Make WordPress Core

Opened 4 years ago

Closed 3 years ago

#49695 closed defect (bug) (fixed)

REST API check_template function can return false error

Reported by: kipperlenny's profile Kipperlenny Owned by: timothyblynjacobs's profile TimothyBlynJacobs
Milestone: 5.6 Priority: normal
Severity: normal Version: 4.9
Component: REST API Keywords: 2nd-opinion dev-feedback needs-patch needs-unit-tests
Focuses: rest-api Cc:

Description

wp-includes/rest-api/endpoints/class-wp-rest-posts-controller.php Line 1209

function check_template


This function does not check get_post for an empty post:

<?php
$allowed_templates = wp_get_theme()->get_page_templates( get_post( $request['id'] ), $this->post_type );

On my Setup, this returned the WP_Error rest_invalid_param because get_post() returned an empty Post (with $post->ID == 0).

I changed this to:

<?php
$post = get_post( $request['id'] );
if($post->ID == 0) {
        $post = null;
}

// If this is a create request, get_post() will return null and wp theme will fallback to the passed post type.
$allowed_templates = wp_get_theme()->get_page_templates( $post, $this->post_type );

This checks, if post is empty. This will save some API Requests from running in errors and does no harm.

PS: No idea, why get_post() can return an empty WP_Post object. My API did not send an ID and was a POST Request.

Change History (7)

#1 @TimothyBlynJacobs
4 years ago

  • Keywords reporter-feedback added
  • Version changed from 5.3.2 to 4.9

Hi @Kipperlenny,

Thanks for the ticket. Have you tested this with all plugins disabled and a default theme? The global post should be not set at that point unless a plugin is interfering and setting invalid data.

#2 @Kipperlenny
4 years ago

YES - and I know the problem is inside a different plugin (it is using $post = "something different, not a wp post" inside the main file).

But - check_template() from WP Rest API should be more reliable about this - it cannot be sure, that $post is used somewhere else in a different way.

Thats why I suggest:

<?php
$post = get_post( $request['id'] );
if($post->ID == 0) {
        $post = null;
}

// If this is a create request, get_post() will return null and wp theme will fallback to the passed post type.
$allowed_templates = wp_get_theme()->get_page_templates( $post, $this->post_type );

or even better:

<?php
$requested_post = get_post( $request['id'] );
if($post->ID == 0) {
        $requested_post = null;
}

// If this is a create request, get_post() will return null and wp theme will fallback to the passed post type.
$allowed_templates = wp_get_theme()->get_page_templates( $requested_post, $this->post_type );

if you don't want to use $post here.

With this easy change, check_template() could work more reliable.

#3 @Kipperlenny
4 years ago

  • Keywords reporter-feedback removed

#4 @TimothyBlynJacobs
4 years ago

  • Keywords 2nd-opinion dev-feedback needs-patch needs-unit-tests added; has-patch removed

From my perspective, there are a lot of different ways that plugins could interfere with the REST API so it can return invalid results and I don't think this situation is particularly different. Maybe others feel differently.

Cc: @kadamwhite, @spacedmonkey.

#5 @spacedmonkey
4 years ago

I am not against adding the following lines at the start of check_template method.
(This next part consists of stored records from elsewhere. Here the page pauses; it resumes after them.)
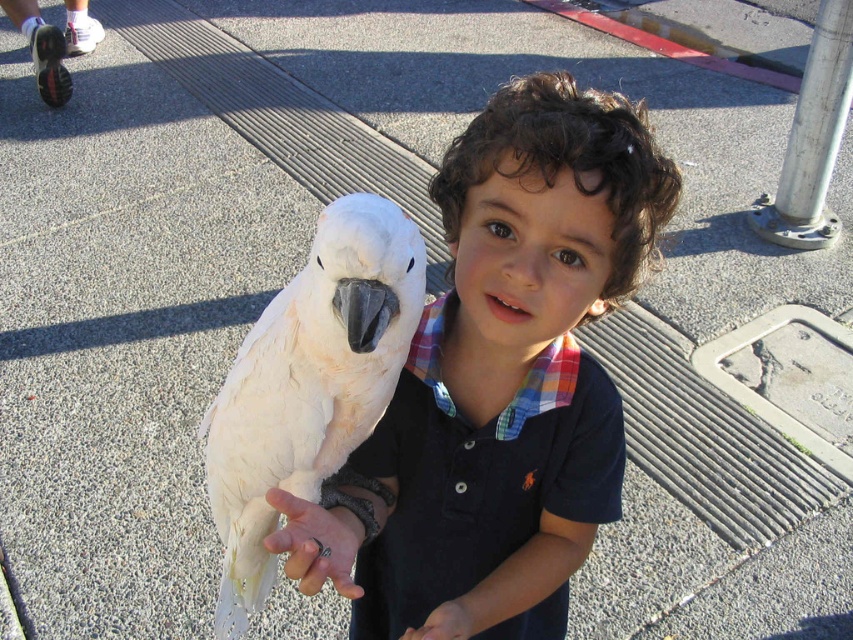
You are a photographer trying to capture a closeup of the white matte hand at center and the white matte hand at lower center. Which hand should you focus on first if you want to start with the one closer to the camera?

The white matte hand at lower center is closer to the camera than the white matte hand at center, so you should focus on the white matte hand at lower center first.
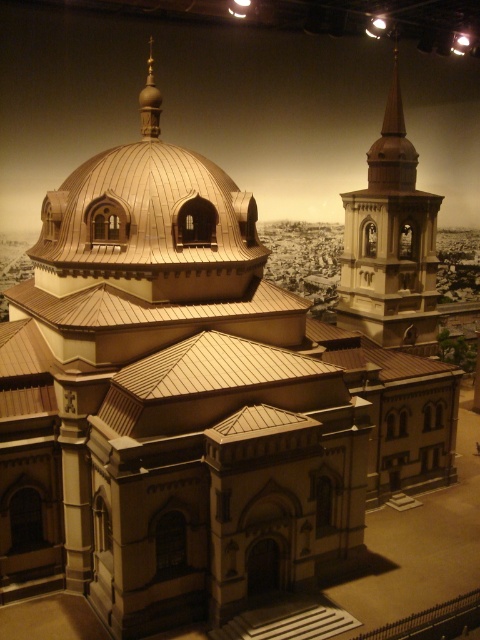
You are an architect examining the model of the grand building. You notice the gold textured spire at upper right and the gold polished dome at upper center. Which of these two elements has a greater width?

The gold textured spire at upper right has a greater width than the gold polished dome at upper center.

You are an architect examining the architectural model of the building. You need to determine which object is bigger between the gold textured spire at upper right and the gold polished dome at upper center. Based on the model, which one is larger?

The gold textured spire at upper right is larger in size than the gold polished dome at upper center.

You are examining the architectural model of the grand building. There are two points marked on the model at coordinates point (411,198) and point (156,134). Which of these points is closer to your viewpoint?

Point (411,198) is further to the camera than point (156,134), so the point closer to your viewpoint is point (156,134).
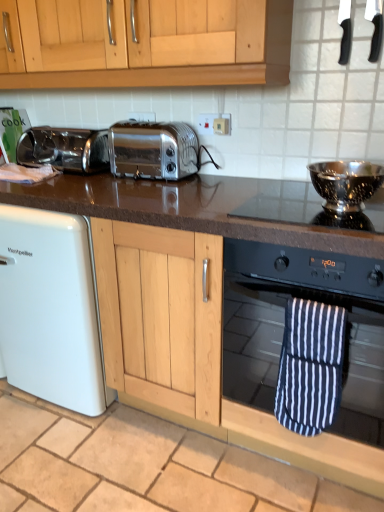
Question: Does white matte dishwasher at lower left have a greater height compared to black plastic knife at upper right, the first appliance from the top?

Choices:
 (A) no
 (B) yes

Answer: (B)

Question: Is white matte dishwasher at lower left wider than black plastic knife at upper right, the first appliance from the top?

Choices:
 (A) no
 (B) yes

Answer: (B)

Question: Is white matte dishwasher at lower left placed right next to black plastic knife at upper right, the first appliance from the top?

Choices:
 (A) yes
 (B) no

Answer: (B)

Question: Is the position of white matte dishwasher at lower left more distant than that of black plastic knife at upper right, the first appliance from the top?

Choices:
 (A) yes
 (B) no

Answer: (A)

Question: From a real-world perspective, is white matte dishwasher at lower left under black plastic knife at upper right, the first appliance from the top?

Choices:
 (A) no
 (B) yes

Answer: (B)

Question: Is white matte dishwasher at lower left looking in the opposite direction of black plastic knife at upper right, the first appliance from the top?

Choices:
 (A) no
 (B) yes

Answer: (A)

Question: Can you confirm if satin chrome toaster at center, the first toaster positioned from the right, is shorter than satin chrome toaster at center, marked as the second toaster in a right-to-left arrangement?

Choices:
 (A) yes
 (B) no

Answer: (B)

Question: From a real-world perspective, is satin chrome toaster at center, the first toaster positioned from the right, located higher than satin chrome toaster at center, the 1th toaster viewed from the left?

Choices:
 (A) yes
 (B) no

Answer: (A)

Question: Does satin chrome toaster at center, the first toaster positioned from the right, appear on the right side of satin chrome toaster at center, marked as the second toaster in a right-to-left arrangement?

Choices:
 (A) no
 (B) yes

Answer: (B)

Question: Is satin chrome toaster at center, the 2th toaster in the left-to-right sequence, bigger than satin chrome toaster at center, marked as the second toaster in a right-to-left arrangement?

Choices:
 (A) no
 (B) yes

Answer: (B)

Question: Is satin chrome toaster at center, the first toaster positioned from the right, taller than satin chrome toaster at center, marked as the second toaster in a right-to-left arrangement?

Choices:
 (A) no
 (B) yes

Answer: (B)

Question: Is satin chrome toaster at center, the 2th toaster in the left-to-right sequence, located outside satin chrome toaster at center, the 1th toaster viewed from the left?

Choices:
 (A) yes
 (B) no

Answer: (A)

Question: From a real-world perspective, does black granite countertop at center stand above satin chrome toaster at center, the 2th toaster in the left-to-right sequence?

Choices:
 (A) no
 (B) yes

Answer: (A)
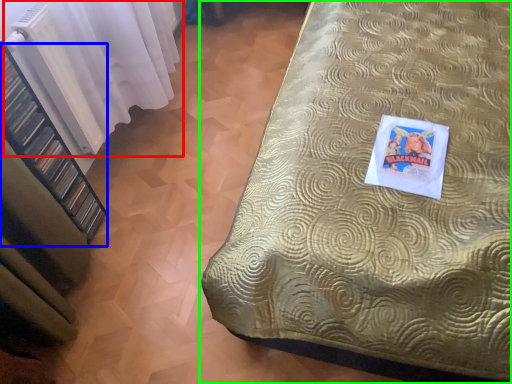
Question: Estimate the real-world distances between objects in this image. Which object is farther from curtain (highlighted by a red box), shelf (highlighted by a blue box) or bed (highlighted by a green box)?

Choices:
 (A) shelf
 (B) bed

Answer: (B)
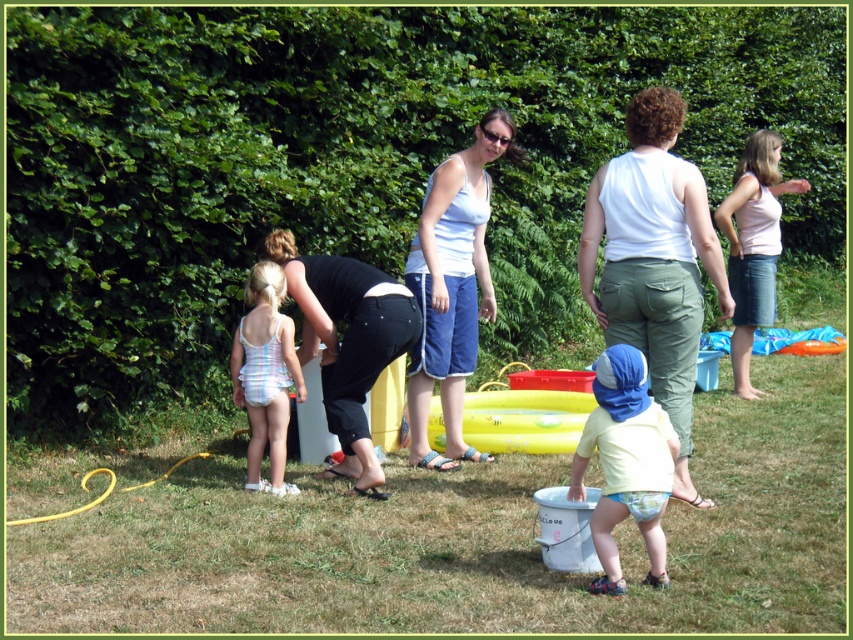
Does yellow cotton shirt at center appear over striped fabric swimsuit at center left?

Actually, yellow cotton shirt at center is below striped fabric swimsuit at center left.

Which is in front, point (625, 417) or point (274, 436)?

Point (625, 417) is in front.

Where is `yellow cotton shirt at center`? The height and width of the screenshot is (640, 853). yellow cotton shirt at center is located at coordinates click(x=625, y=464).

Between yellow cotton shirt at center and pink cotton tank top at upper right, which one has more height?

pink cotton tank top at upper right

Does yellow cotton shirt at center appear over pink cotton tank top at upper right?

Incorrect, yellow cotton shirt at center is not positioned above pink cotton tank top at upper right.

Does point (663, 554) lie behind point (752, 145)?

No, (663, 554) is closer to viewer.

Identify the location of yellow cotton shirt at center. The height and width of the screenshot is (640, 853). (625, 464).

In the scene shown: Is white striped tank top at center further to the viewer compared to pink cotton tank top at upper right?

No, white striped tank top at center is closer to the viewer.

Between point (480, 228) and point (776, 205), which one is positioned in front?

Positioned in front is point (480, 228).

Image resolution: width=853 pixels, height=640 pixels. In order to click on white striped tank top at center in this screenshot , I will do `click(451, 285)`.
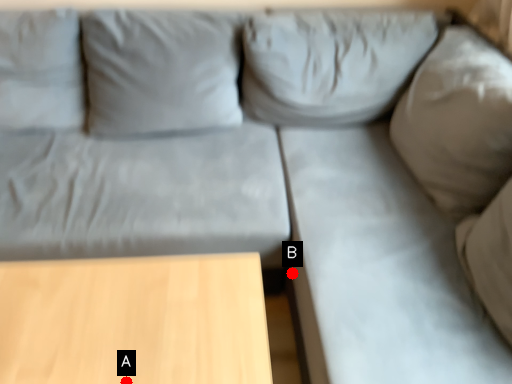
Question: Two points are circled on the image, labeled by A and B beside each circle. Which of the following is the closest to the observer?

Choices:
 (A) A is closer
 (B) B is closer

Answer: (A)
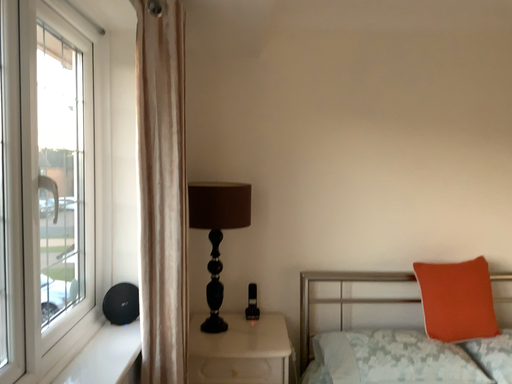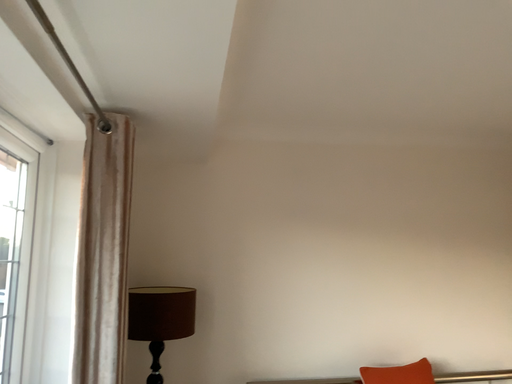
Question: How did the camera likely rotate when shooting the video?

Choices:
 (A) rotated left
 (B) rotated right

Answer: (B)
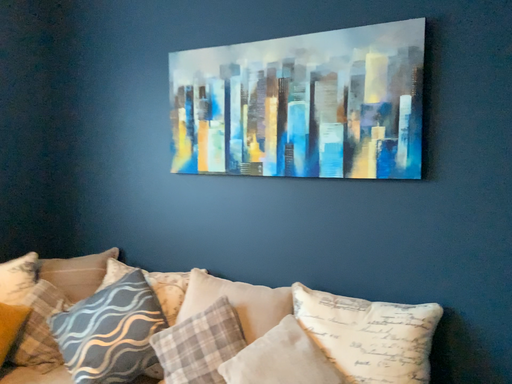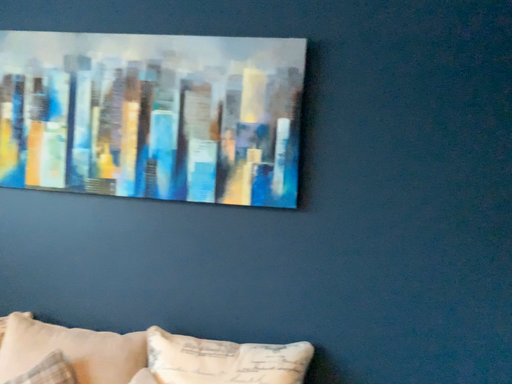
Question: Which way did the camera rotate in the video?

Choices:
 (A) rotated right
 (B) rotated left

Answer: (A)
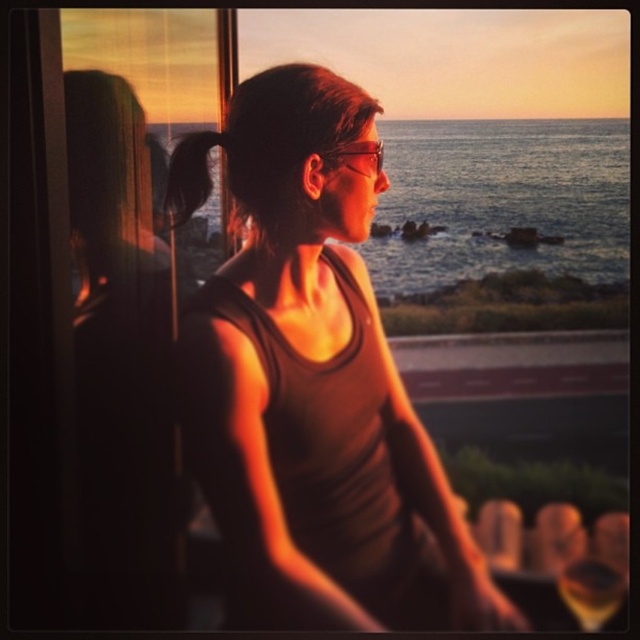
Is point (221, 205) farther from viewer compared to point (333, 148)?

Yes.

What are the coordinates of `black hair at upper left` in the screenshot? It's located at (188, 176).

Is point (124, 257) less distant than point (348, 152)?

Yes, it is.

What do you see at coordinates (122, 362) in the screenshot? I see `matte black hair at left` at bounding box center [122, 362].

Which is behind, point (148, 468) or point (349, 145)?

The point (148, 468) is more distant.

The width and height of the screenshot is (640, 640). What are the coordinates of `matte black hair at left` in the screenshot? It's located at (122, 362).

Who is positioned more to the left, matte brown tank top at center or matte black goggles at center?

From the viewer's perspective, matte brown tank top at center appears more on the left side.

Is point (369, 490) closer to camera compared to point (380, 141)?

No, it is behind (380, 141).

The height and width of the screenshot is (640, 640). Describe the element at coordinates (316, 392) in the screenshot. I see `matte brown tank top at center` at that location.

Find the location of a particular element. This screenshot has width=640, height=640. matte brown tank top at center is located at coordinates (316, 392).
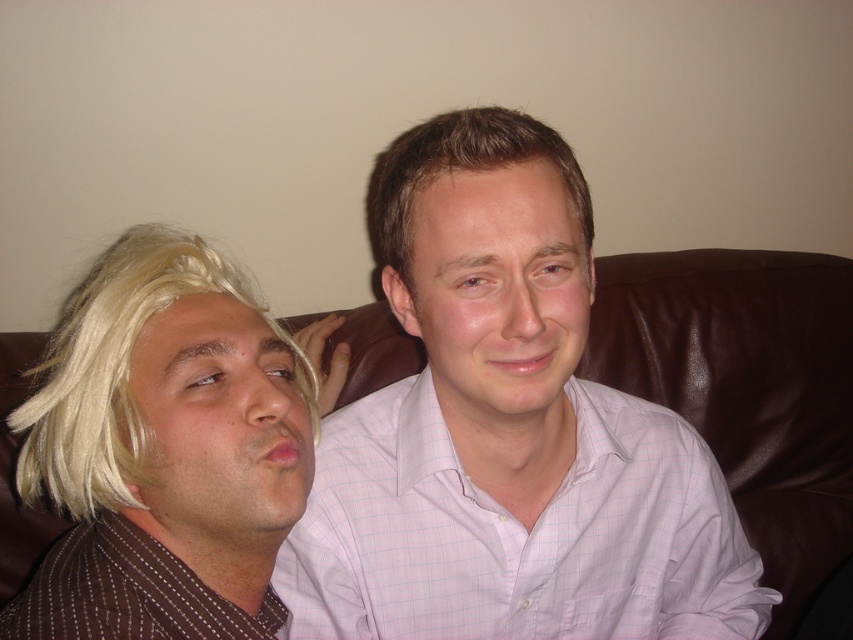
Question: Which point is farther from the camera taking this photo?

Choices:
 (A) (368, 188)
 (B) (480, 614)
 (C) (608, 257)
 (D) (280, 328)

Answer: (C)

Question: From the image, what is the correct spatial relationship of brown leather couch at center in relation to blonde synthetic wig at left?

Choices:
 (A) below
 (B) above

Answer: (A)

Question: Which object appears closest to the camera in this image?

Choices:
 (A) brown leather couch at center
 (B) blonde synthetic wig at left
 (C) pink checkered shirt at center

Answer: (B)

Question: Is brown leather couch at center wider than blonde synthetic wig at left?

Choices:
 (A) no
 (B) yes

Answer: (A)

Question: Which of these objects is positioned closest to the blonde synthetic wig at left?

Choices:
 (A) brown smooth hair at center
 (B) pink checkered shirt at center

Answer: (B)

Question: Is brown leather couch at center wider than blonde synthetic wig at left?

$post = $this->get_post( $request['id'] );
                if ( is_wp_error( $post ) ) {
                        return $post;
                }

I don't understand why the issue is happening?

#6 @TimothyBlynJacobs
3 years ago

  • Milestone changed from Awaiting Review to 5.6

#7 @TimothyBlynJacobs
3 years ago

  • Owner set to TimothyBlynJacobs
  • Resolution set to fixed
  • Status changed from new to closed

In 49301:

REST API: Make template handling resilient against plugins setting the global post.

Plugins shouldn't be setting the global post object during a REST API request, but if they did this could cause unexpected errors when creating a post with a template.

Props Kipperlenny, TimothyBlynJacobs.
Fixes #49695.

Note: See TracTickets for help on using tickets.